Medicare Part B helps cover:
- Doctor visits.
- Outpatient care, like preventive services.
- Some services not covered by Part A, such as physical or occupational therapy.
- Medically required home health care services, in some cases.
Are there limits to coverage?
Medicare Part A pays most of the costs of hospital stays lasting up to 60 days annually. Beyond that, you'll have to pay a daily copay for each day you remain in the hospital. If you're hospitalized more than 90 days, you should expect to pay for the majority, if not all, of your care.
Medicare Part B generally doesn't limit the number of covered medical services you can receive, as long as your care is medically necessary to treat an illness or condition. However, some services, like preventive care and screenings, may have limits.
What doctors can I see?
Because coverage is available everywhere in the United States, you can go to any doctor or hospital in the country that accepts Medicare. No referrals are needed, even if you see a specialist.
Care outside of the U.S. is generally not covered.
How much does it cost?
Medicare Part A
- Premium . For most people, the Part A monthly premium is free.
- Deductible . You must pay a deductible before Part A begins paying a share of your costs. If you have multiple hospital stays in one year, you may pay this deductible for each stay.
- Copays . You pay a daily copay after you've stayed a certain number of days in a facility. This includes hospital stays, skilled nursing care, and some parts of hospice care.
- Coinsurance . You'll pay a small coinsurance payment if you use inpatient respite care for hospice patients.
Medicare Part B
- Premium. You have to pay a monthly premium for Part B. Your monthly premium amount is determined by your yearly income.
- Deductible. You must pay a deductible before Part B begins paying a share of your costs.

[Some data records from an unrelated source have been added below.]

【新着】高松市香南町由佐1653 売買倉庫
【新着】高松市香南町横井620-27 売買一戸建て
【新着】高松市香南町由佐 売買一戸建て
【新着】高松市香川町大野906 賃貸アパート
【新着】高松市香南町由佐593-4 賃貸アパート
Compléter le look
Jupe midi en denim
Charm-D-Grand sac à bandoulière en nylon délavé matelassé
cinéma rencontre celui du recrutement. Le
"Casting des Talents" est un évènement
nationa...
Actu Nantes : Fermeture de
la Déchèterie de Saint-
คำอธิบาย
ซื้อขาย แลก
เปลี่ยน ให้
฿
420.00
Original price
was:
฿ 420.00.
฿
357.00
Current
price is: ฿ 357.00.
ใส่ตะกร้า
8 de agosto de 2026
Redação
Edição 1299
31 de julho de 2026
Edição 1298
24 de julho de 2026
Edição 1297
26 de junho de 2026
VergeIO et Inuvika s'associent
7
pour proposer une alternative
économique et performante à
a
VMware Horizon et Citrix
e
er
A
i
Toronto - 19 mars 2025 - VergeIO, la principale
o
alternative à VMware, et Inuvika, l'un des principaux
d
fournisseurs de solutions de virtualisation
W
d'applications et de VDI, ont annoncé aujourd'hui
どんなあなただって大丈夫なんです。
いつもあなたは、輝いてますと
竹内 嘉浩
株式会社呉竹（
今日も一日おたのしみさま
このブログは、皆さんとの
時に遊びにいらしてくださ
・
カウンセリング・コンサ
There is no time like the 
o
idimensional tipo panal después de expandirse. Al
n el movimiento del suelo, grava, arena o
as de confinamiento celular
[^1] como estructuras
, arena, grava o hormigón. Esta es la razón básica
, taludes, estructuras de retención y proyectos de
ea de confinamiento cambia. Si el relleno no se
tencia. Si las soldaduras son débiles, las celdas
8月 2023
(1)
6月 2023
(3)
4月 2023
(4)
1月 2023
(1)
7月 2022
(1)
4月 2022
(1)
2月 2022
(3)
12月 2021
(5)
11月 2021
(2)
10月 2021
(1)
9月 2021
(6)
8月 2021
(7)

- Copays. Outpatient hospital services have copays that range in price.
- Coinsurance. For example, after you pay your deductible, Part B may pay 80% and you would pay the remaining 20% as coinsurance for the cost of your care.
Original Medicare Parts A and B have no out-of-pocket limits, and an unexpected illness could result in significant costs.
How do I enroll in Medicare?
If you're receiving Social Security benefits when you become eligible for Medicare, you'll automatically be enrolled in Part A and Part B. If you don't want Part B coverage, you can opt out at your local Social Security office.
If you're not receiving Social Security benefits, but you're eligible for Medicare, you can enroll in Part A and Part B during your initial enrollment period at your local Social Security office.
You can't be denied coverage because of your medical history or pre-existing conditions.